Giuseppe Salamone – 21/07/2025

https://giuseppesalamone.substack.com/p/un-grido-che-dovrebbe-risuonare-a

 

In un mondo dove l’ingiustizia spesso viene normalizzata e il silenzio istituzionale diventa complice, le parole pronunciate dal Presidente della Colombia, Gustavo Petro, dovrebbero essere trasmesse a reti unificate. Non solo per il peso della verità che contengono, ma per il coraggio di chi le ha pronunciate. Non parliamo di un attivista isolato o di una voce dal margine: a parlare è il capo di Stato di uno dei più grandi e influenti Paesi dell’America Latina. Un Presidente che ha deciso di non tacere, di non voltarsi dall’altra parte, e di denunciare apertamente ciò che sta accadendo a Gaza.

Gustavo Petro ha parlato chiaro:

“Gaza è semplicemente un esperimento dei mega ricchi che cercano di dimostrare a tutti i popoli del mondo come si risponde a una ribellione dell’umanità. Pensano di bombardarci tutti, qui almeno al sud del mondo. Ma finiranno come Guernica, bombardandosi con armi straniere. Questa prospettiva di barbarie ovviamente annienta il multilateralismo, uccide l’idea di una democrazia globale, uccide l’intera istituzionalità internazionale. Ho chiesto un incontro come Unione della CELAC al governo degli Stati Uniti d’America. Nessuna risposta scritta. Perché non vogliono incontrare l’America Latina e i Caraibi?”

Parole gravissime, ma necessarie. Un’accusa frontale contro il sistema geopolitico che oggi permette e alimenta guerre, bombardamenti, genocidi, con la complicità di governi che preferiscono il silenzio o la retorica della neutralità. Petro non si ferma qui:

“Dalla NATO dobbiamo uscire, non c’è altra strada. La relazione con l’Europa non può più passare attraverso governi che tradiscono il loro popolo e stanno aiutando a lanciare bombe sui bambini.”
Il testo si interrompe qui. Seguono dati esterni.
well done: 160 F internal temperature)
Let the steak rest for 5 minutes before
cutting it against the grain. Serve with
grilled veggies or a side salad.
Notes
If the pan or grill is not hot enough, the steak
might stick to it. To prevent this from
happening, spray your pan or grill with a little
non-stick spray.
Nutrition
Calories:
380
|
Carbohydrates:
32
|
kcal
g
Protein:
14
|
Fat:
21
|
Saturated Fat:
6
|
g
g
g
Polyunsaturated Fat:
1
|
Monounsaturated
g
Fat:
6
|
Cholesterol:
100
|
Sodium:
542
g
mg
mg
Il 16 luglio scorso, a Bogotà, si è tenuto un vertice storico: il Gruppo dell’Aja, convocato proprio da Petro insieme al Presidente sudafricano Cyril Ramaphosa. Dodici nazioni, Bolivia, Cuba, Colombia, Indonesia Iraq, Libia, Malesia, Namibia, Nicaragua, Oman, San Vincente, Grenadine e Sudafrica vi hanno partecipato e hanno concordato “misure senza precedenti” per fermare il genocidio in corso a Gaza.
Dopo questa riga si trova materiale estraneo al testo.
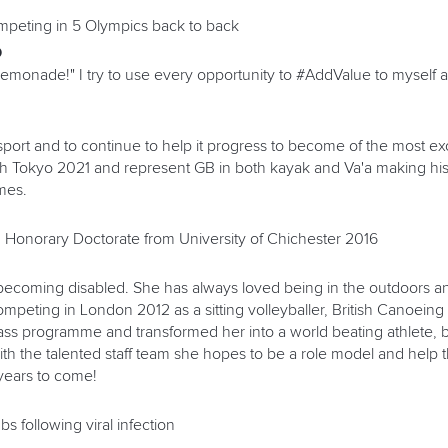
ompeting in 5 Olympics back to back
O
lemonade!" I try to use every opportunity to #AddValue to myself
port and to continue to help it progress to become of the most ex
ch Tokyo 2021 and represent GB in both kayak and Va'a making his
mes.
 Honorary Doctorate from University of Chichester 2016
becoming disabled. She has always loved being in the outdoors an
r competing in London 2012 as a sitting volleyballer, British Canoe
class programme and transformed her into a world beating athlete,
with the talented staff team she hopes to be a role model and help 
years to come!
s following viral infection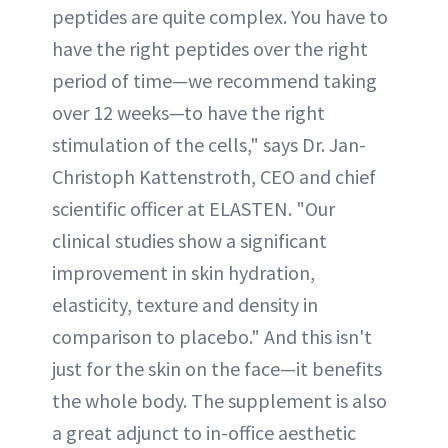
peptides are quite complex. You have to
have the right peptides over the right
period of time—we recommend taking
over 12 weeks—to have the right
stimulation of the cells," says Dr. Jan-
Christoph Kattenstroth, CEO and chief
scientific officer at ELASTEN. "Our
clinical studies show a significant
improvement in skin hydration,
elasticity, texture and density in
comparison to placebo." And this isn't
just for the skin on the face—it benefits
the whole body. The supplement is also
a great adjunct to in-office aesthetic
La dichiarazione finale è un atto di accusa diretto e concreto:

  • Embargo sulle armi dirette a Israele
  • Divieto di attracco nei porti alle navi che trasportano armi destinate a Israele
  • Revisione degli appalti pubblici che sostengono l’occupazione israeliana
  • Assunzione di responsabilità per i crimini internazionali più gravi
  • Sostegno all’azione penale contro i criminali di guerra israeliani

È un passo epocale, non solo sul piano simbolico, ma anche sul piano politico e giuridico. L’Italia? Invitata, ma assente. Le nostre istituzioni, ancora una volta, voltano lo sguardo. A rappresentare il nostro Paese c’era solo Francesca Albanese, relatrice ONU per i diritti umani nei territori palestinesi, lasciata sola dalle istituzioni italiane, ma non dalla stima di chi continua a sostenerla. Nel suo intervento ha ringraziato con forza chi non la fa sentire abbandonata.
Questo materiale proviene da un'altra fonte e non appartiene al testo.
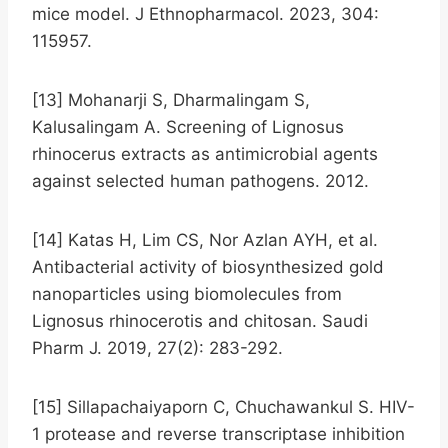
mice model. J Ethnopharmacol. 2023, 304:
115957.
[13] Mohanarji S, Dharmalingam S,
Kalusalingam A. Screening of Lignosus
rhinocerus extracts as antimicrobial agents
against selected human pathogens. 2012.
[14] Katas H, Lim CS, Nor Azlan AYH, et al.
Antibacterial activity of biosynthesized gold
nanoparticles using biomolecules from
Lignosus rhinocerotis and chitosan. Saudi
Pharm J. 2019, 27(2): 283-292.
[15] Sillapachaiyaporn C, Chuchawankul S. HIV-
1 protease and reverse transcriptase inhibition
In un’epoca di confusione morale, dove si scambia la complicità per diplomazia e l’ignavia per equilibrio, la voce del Presidente Petro rompe il silenzio e costringe a scegliere: o si è dalla parte dell’umanità, o dalla parte di chi la bombarda.

Queste parole sono scomode. Sono forti. Ma sono necessarie. E devono risuonare ovunque.